== Task requirements ==
Extend the forum thread about what mantis keepers are currently doing, picking up after its last post.

# What’s everyone up to?



## Mantis Monarch (May 21, 2022)

Hi guys,

Mantis Monarch here, been away for a bit but still here, still passionate about the hobby. I’m curious what everyone has going on mantis wise. I want to hear all about what’s going on with everyone. Ooth layings, newborn babies crawling everywhere, or are they just hanging out (classic mantis joke). Let me know!

MM


----------



## The Wolven (May 21, 2022)

I currently am preparing to breed my Otomantis Scutigera. I also have some nymphs and free supplies on the way! So I’m pretty excited.


----------



## Walker Jones (May 21, 2022)

waiting for several ghost eggs to incubate and trying to rear my female Chinese and break my own personal record length for that species (a 3 inch male which is honestly quite small). I'm motivated to raise more broods until I can get a large female from 4-5 inches.


----------



## beetles (May 28, 2022)

I'm a noob looking for an adult or near adult C gemmatus male to mate with three recently emerged females. In the macro-vertebrate world, we hatched a warm-blooded chicken egg that got kind of accidentally incubated, so, not a mantis, but similar level of excitement, will be startling up ghosts soon, and also on the lookout for black swallowtail eggs to start a colony.

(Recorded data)
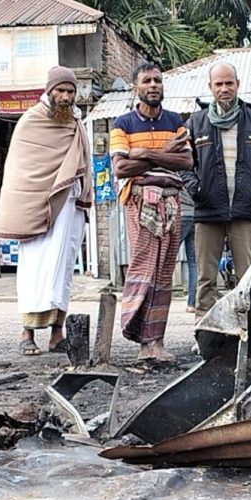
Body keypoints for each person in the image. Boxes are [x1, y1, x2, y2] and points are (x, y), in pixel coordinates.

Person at [0, 67, 93, 356]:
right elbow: (23, 171)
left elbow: (81, 160)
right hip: (38, 208)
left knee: (62, 271)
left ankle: (56, 335)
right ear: (49, 91)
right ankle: (27, 333)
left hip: (69, 207)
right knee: (35, 268)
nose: (65, 97)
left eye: (70, 92)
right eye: (60, 90)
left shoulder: (76, 123)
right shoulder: (31, 121)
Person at [110, 62, 194, 362]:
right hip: (140, 201)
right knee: (144, 268)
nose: (154, 85)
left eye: (158, 80)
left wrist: (144, 153)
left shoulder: (176, 121)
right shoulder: (123, 123)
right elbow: (121, 168)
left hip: (172, 201)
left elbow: (186, 163)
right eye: (147, 80)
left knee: (164, 274)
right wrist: (165, 154)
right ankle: (140, 338)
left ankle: (156, 341)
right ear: (137, 87)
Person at [183, 62, 251, 316]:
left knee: (247, 277)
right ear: (210, 87)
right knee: (206, 278)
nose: (224, 89)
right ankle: (203, 333)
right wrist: (195, 188)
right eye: (219, 84)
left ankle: (244, 331)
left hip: (244, 212)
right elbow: (183, 163)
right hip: (207, 211)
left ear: (238, 84)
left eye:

== Result ==
----------



## The Wolven (May 28, 2022)

Alright so _C. gemmatus_ is @agent A thing: they always have _Creobroters_.


----------



## agent A (May 28, 2022)

beetles said:


> I'm a noob looking for an adult or near adult C gemmatus male to mate with three recently emerged females. In the macro-vertebrate world, we hatched a warm-blooded chicken egg that got kind of accidentally incubated, so, not a mantis, but similar level of excitement, will be startling up ghosts soon, and also on the lookout for black swallowtail eggs to start a colony.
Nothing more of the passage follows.